Он повторил эту фразу еще несколько раз, как будто не мог от нее отделаться. И всякий раз, когда говорил, весь передергивался, словно его знобило. Хотя он ведь по-прежнему сидел в пальто, а иней на его очках, что уменьшали его глаза втрое, уже почти совсем оттаял. Вскоре он и вовсе закрыл глаза, но и с закрытыми глазами продолжал громко повторять: «Да-да, да-да». Или еще: «Ну да».

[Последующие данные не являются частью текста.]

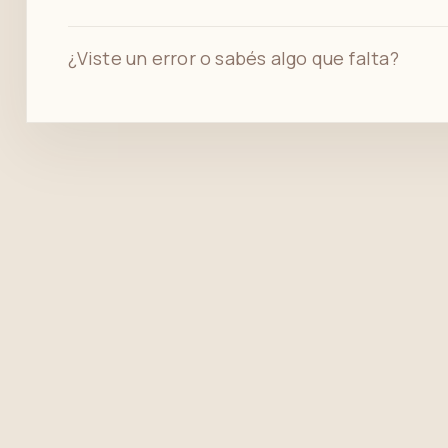
¿Viste un error o sabés algo que falta?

Если бы он там, на своем замусоленном кресле, заснул, мы бы, наверно, встали, выключили свет и ушли. Но он время от времени все повторял и повторял свое «да-да» или «ну да», и свет продолжал гореть, и эти его слова удерживали нас на кровати, где мы все трое сидели рядком. И поскольку уйти мы не могли, Атаман с Ангелом начали целоваться. И так долго целовались, что в конце концов повалились на кровать. Сперва я еще видела их ноги рядом со своими на желтом ковровом покрытии, а потом их ноги выскользнули из ботинок, и рядом с моими ногами остались только ботинки, две пустые пары обуви, а ноги их исчезли, и они любили друг друга прямо у меня за спиной, очень тихо. Пиджак Атамана накрыл лампочку на ночном столике, и тут старик упал на колени у моих ног. На мне были нейлоновые чулки. Он начал лизать эти чулки, вернее, мои коленки под чулками, и то и дело вскрикивал, будто его режут тупым ножом. Колени у меня дрожали, да так сильно, что старик то и дело промахивался и лизал языком воздух, но все равно кричал, а потом вдруг перестал. Он снял с себя очки, протер стекла постельным покрывалом, снова надел. Потом уселся обратно в кресло. Немного погодя он сказал:
— Надоела мне эта симметрия.
С этими словами старик встал, взял часы, что стояли на комоде аккурат посередке, переставил их левее и снова сел. Часы громко тикали, Атаман с Ангелом любили друг друга совсем беззвучно у меня за спиной, часы всё тикали, потом где-то на улице грянули колокола церкви: бим-бам, бим-бам… Часы показывали три минуты четвертого, а колокола только-только отбили три часа. Старик рассердился на свои часы: неточно идут. Он распахнул окно и вышвырнул часы на улицу. Теперь в комнате ничего не тикало, только шуршали на ветру занавески, и вместе с порывами сквозняка в комнату залетал снег. Ангел и Атаман уже тихонько дрожали от холода. Я встала, но у меня почему-то тут же подломились коленки. Ухватившись за жирный подлокотник кресла, я снова поднялась. Подлокотники жирного кресла совсем прохудились, обивка на них протерлась. Должно быть, он всегда вот так сидел, глядя на кровать, а потом, когда ложился, глядел на кресло. Когда выходил за порог, кресло и кровать оставались у него за спиной, когда возвращался и поворачивал выключатель, кресло и кровать его встречали. Атаман с Ангелом оделись и затворили окно. Провожая нас, старик взял с тарелки один из пожухлых бисквитов, сунул в рот и запер за нами дверь. Внизу, в снегу, валялись его часы.
Одеваясь, Ангел сунула свои трусики в карман пальто. Сейчас, когда мы подняли часы, чтобы послушать, идут ли они, мы увидели, что по ногам у Ангела на берлинский снег капает кровь. Часы все еще тикали.
— Вот и нету бриллианта, — сказал Атаман, поднял часы и сунул в карман куртки.
Сквозь снег и ветер мы побрели обратно к нашему женскому общитию. По пути Атаман с Ангелом снова целовались под покровом темноты, а часы в куртке у Атамана упрямо тикали: тик-так, тик-так.
После того как Ангел потеряла свой бриллиант, жена нашего коменданта-коммуниста, Голубка, помогла ей найти квартиру, за девяносто марок в месяц, в Кройцберге.
[12]Ангел хотела, чтобы и я вместе с ней туда переехала. Подхватив два своих чемодана, мы пошли на новое место жительства. Чемодан у Ангела был огромный, сама она маленькая. С этим чемоданом она шла по снегу, и ее правая нога оставляла более глубокий след, чем левая.